Aufgabenstellung.
Bearbeiten Sie den Textauszug zum Gebet des Propheten: Geben Sie ihn beginnend mit "Auf Gottes Absolutheit" bis einschließlich "Umkehr führt, verwandelt." wieder und setzen Sie dabei "Elia" anstelle von "Elija" ein.
-------- Textauszug
Das Volk, für das Elija betet, wird seiner eigenen Wahrheit gegenübergestellt, und der Prophet bittet, daß auch die Wahrheit des Herrn offenbar werden und er eingreifen möge, um Israel zu bekehren, es von der Täuschung des Götzendienstes abzubringen und es so zum Heil zu führen. Seine Bitte geht dahin, daß das Volk endlich wissen, vollkommen erkennen möge, wer wirklich sein Gott ist, und sich endgültig entscheiden möge, ihm allein, dem wahren Gott, zu folgen. Denn nur so wird Gott als das erkannt, was er ist – absolut und transzendent –, ohne die Möglichkeit, ihm andere Götter zur Seite zu stellen, die seine Absolutheit verleugnen würden, indem sie ihn relativieren. Das ist der Glaube, der Israel zum Volk Gottes macht; es ist der Glaube, der im wohlbekannten Text des Shema Israel verkündet wird: »Höre Israel! Jahwe, unser Gott, Jahwe ist einzig. Darum sollst du den Herrn, deinen Gott, lieben mit ganzem Herzen, mit ganzer Seele und mit ganzer Kraft« (Dtn 6,4–5).

Auf Gottes Absolutheit muß der Gläubige mit einer absoluten, allumfassenden Liebe antworten, die sein ganzes Leben, seine Kraft, sein Herz einbezieht. Und für das Herz seines Volkes erbittet der Prophet mit seinem Gebet die Umkehr: »Dieses Volk soll erkennen, daß du, Herr, der wahre Gott bist und daß du sein Herz zur Umkehr wendest« (1R 18,37). Elija bittet durch seine Fürsprache Gott um das, was Gott selbst zu tun wünscht: sich zu offenbaren in seiner ganzen Barmherzigkeit, getreu seiner eigenen Wirklichkeit als Herr des Lebens, der vergibt, zur Umkehr führt, verwandelt.

Und das geschieht: »Da kam das Feuer des Herrn herab und verzehrte das Brandopfer, das Holz, die Steine und die Erde. Auch das Wasser im Garten leckte es auf. Das ganze Volk sah es, warf sich auf das Angesicht nieder und rief: Jahwe ist Gott, Jahwe ist Gott« (V. 38–39). Das Feuer, dieses notwendige und zugleich schreckliche Element, das mit den göttlichen Offenbarungen des brennenden Dornbuschs und des Sinai verbunden ist, dient jetzt dazu, die Liebe Gottes aufzuzeigen, der auf das Gebet antwortet und sich seinem Volk offenbart. Baal, der stumme und ohnmächtige Gott, hatte auf die Gebete seiner Propheten nicht geantwortet; der Herr dagegen antwortet und zwar in unmißverständlicher Weise, indem er nicht nur das Brandopfer verzehrt, sondern auch noch das ganze Wasser auftrocknet, das um den Altar herum ausgegossen war. Israel kann keine Zweifel mehr haben; die göttliche Barmherzigkeit ist seiner Schwachheit, seinen Zweifeln, seinem Mangel an Glauben entgegengekommen. Jetzt ist Baal, der leere Götze, besiegt, und das Volk, das verloren zu sein schien, hat den Weg der Wahrheit wiedergefunden und hat sich selbst wiedergefunden.
----------------
-------- Ausgewähltes Material
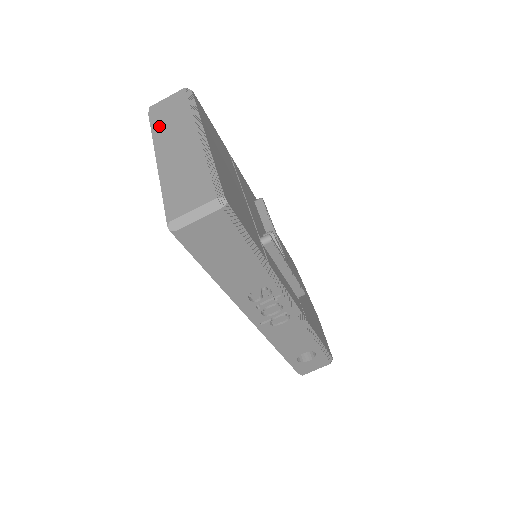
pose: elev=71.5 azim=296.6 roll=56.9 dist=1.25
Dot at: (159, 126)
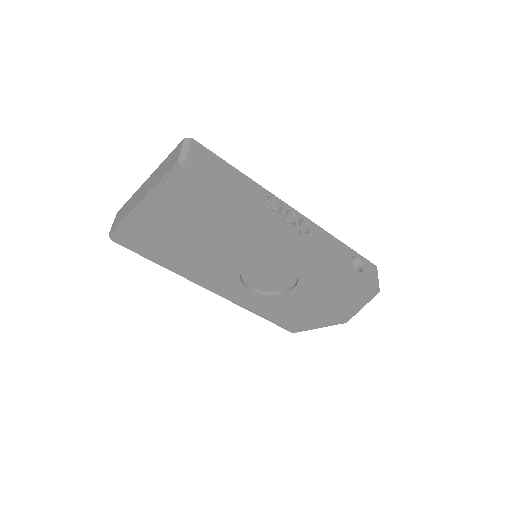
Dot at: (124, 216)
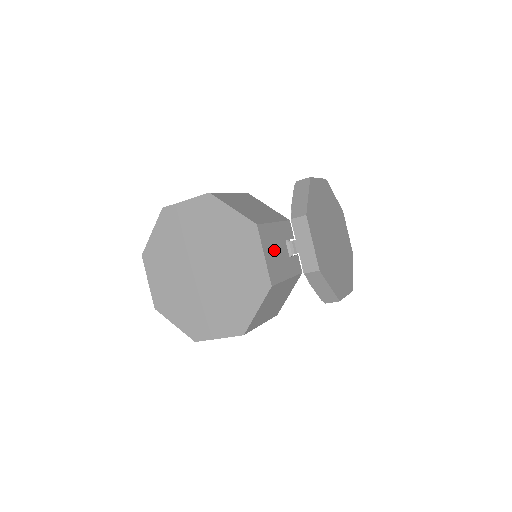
----------------
-------- Ausgewähltes Material
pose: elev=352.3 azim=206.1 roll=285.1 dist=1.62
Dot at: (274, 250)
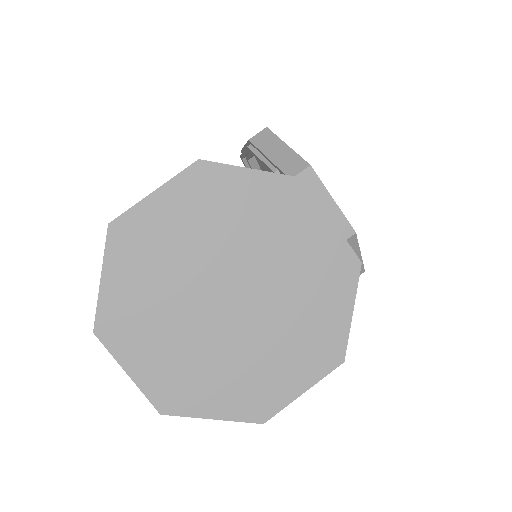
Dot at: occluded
----------------
-------- Ausgewähltes Material
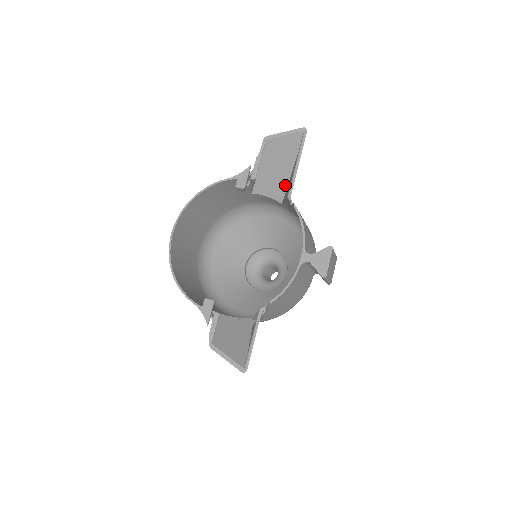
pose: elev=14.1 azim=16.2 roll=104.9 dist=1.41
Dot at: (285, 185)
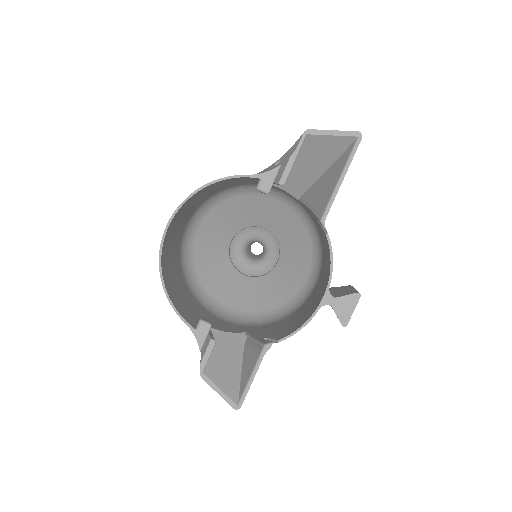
----------------
Lösung.
Auf Gottes Absolutheit muß der Gläubige mit einer absoluten, allumfassenden Liebe antworten, die sein ganzes Leben, seine Kraft, sein Herz einbezieht. Und für das Herz seines Volkes erbittet der Prophet mit seinem Gebet die Umkehr: »Dieses Volk soll erkennen, daß du, Herr, der wahre Gott bist und daß du sein Herz zur Umkehr wendest« (1R 18,37). Elia bittet durch seine Fürsprache Gott um das, was Gott selbst zu tun wünscht: sich zu offenbaren in seiner ganzen Barmherzigkeit, getreu seiner eigenen Wirklichkeit als Herr des Lebens, der vergibt, zur Umkehr führt, verwandelt.